William Blake - The Chimney Sweeper - Songs Of Innocence - Songs Of Experience

Hi. I’m Christy Shriver and we’re here to discuss books that have changed the world and have changed us.

I’m Garry Shriver and this is the How to Love Lit Podcast. This week, we’re not discussing books per se- we’re discussing engravings- some of the most famous I know from Songs of Innocence and Experience created by the engraver, poet, artist and likely even musician, William Blake and two works by the same name- The Chimney-Sweeper. Christy, what an unusual human being William Blake was and still so very popular and relevant. I saw on Google that in 2002, the BBC conducted a poll to see who the residents of the UK considered to be the greatest Britons of all time, and he ranked number 38. It’s hard to imagine a poet ranking on a list like that, And of course, ironically, he died basically in utter anonymity. That’s quite the upgrade.

Well, it is, but he truly is a remarkable but also really quite strange human being. I’m thrilled to be discussing him, but before we do. I do have to ask, who else was on that list?

Well, Winston Churchill was number 1- I guess nothing like defeating Hitler to get you to the top. Princess Diana ranked number 3 right ahead of Charles Darwin, interestingly enough. Queen Elizabeth the First ranked number 7 right ahead of John Lennon- but behind Sir Isaac Newton. So, that tells you the eclectic company he’s keeping. The person who ranked number 2, I would venture to say, most Americans don’t even know.

Who would that be?

A man by the name of Isambard Kingdom Brunel- the civil engineer who changed England by basically designing and helping to build- in the early 1800s- extremely important pieces of public transportation infrastructure- one of which is the Great Western Railway. BTW- Brunel was sort of a contemporary of William Blake, although 50 years younger.

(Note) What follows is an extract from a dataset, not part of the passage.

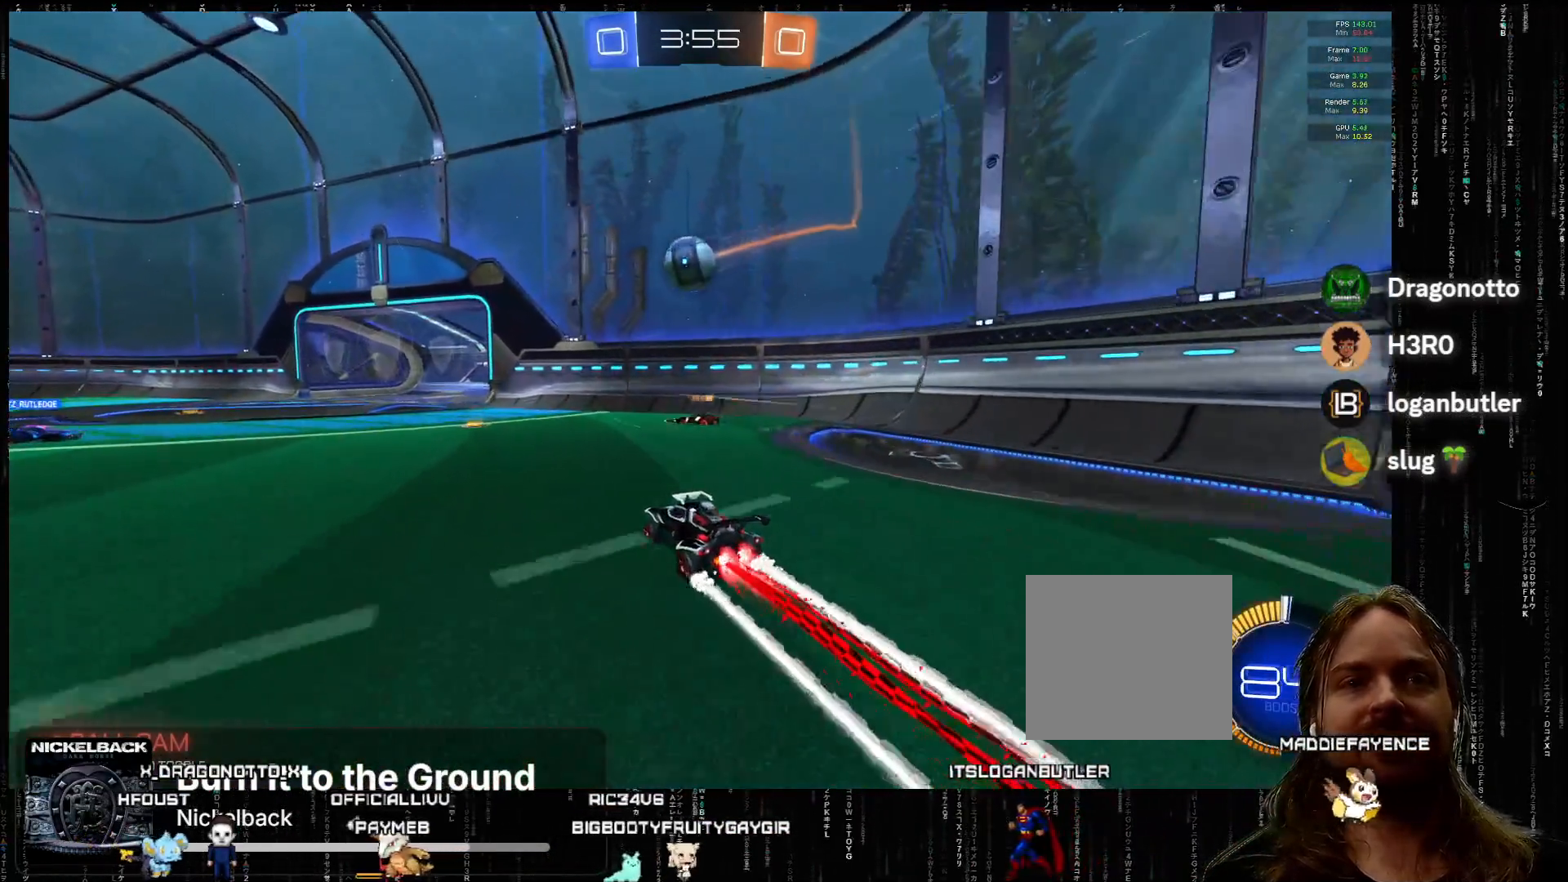
{"buttons": ["A", "R2"], "left_stick": "left", "events": [[83, "left_stick", "center"], [417, "left_stick", "left"]]}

Well, I can see why Brunel’s important, but you’re right- I’ve never heard of him- or at least I can’t recall ever hearing of him- but as with all infrastructure, I do admire his work. All that to say, William Blake although now seated today Britain’s most celebrated dignitaries, was an interesting working class product of the late 18th century early nineteenth century. He was born in 1757 and lived until 1827. And I know years, and for me, really numbers in general, can get confusing- so I when I hear the years of when people are born- I try to think about what famous things happened during that period, so I can envision what they were wearing, maybe what their house looked like, that sort of thing…so for me, as an American, the famous year that jumps during those years is 1776 and American independence. I guess William Blake would be wearing a red coat.

HA! Only in that he was British, but beyond being a pacifist in general- Blake was very pro-American- Of course, and for our French friends, the year that will jump out to them is 1789 the year that marked the beginning of the French Revolution- another event that strongly impacted Blake’s view of the world.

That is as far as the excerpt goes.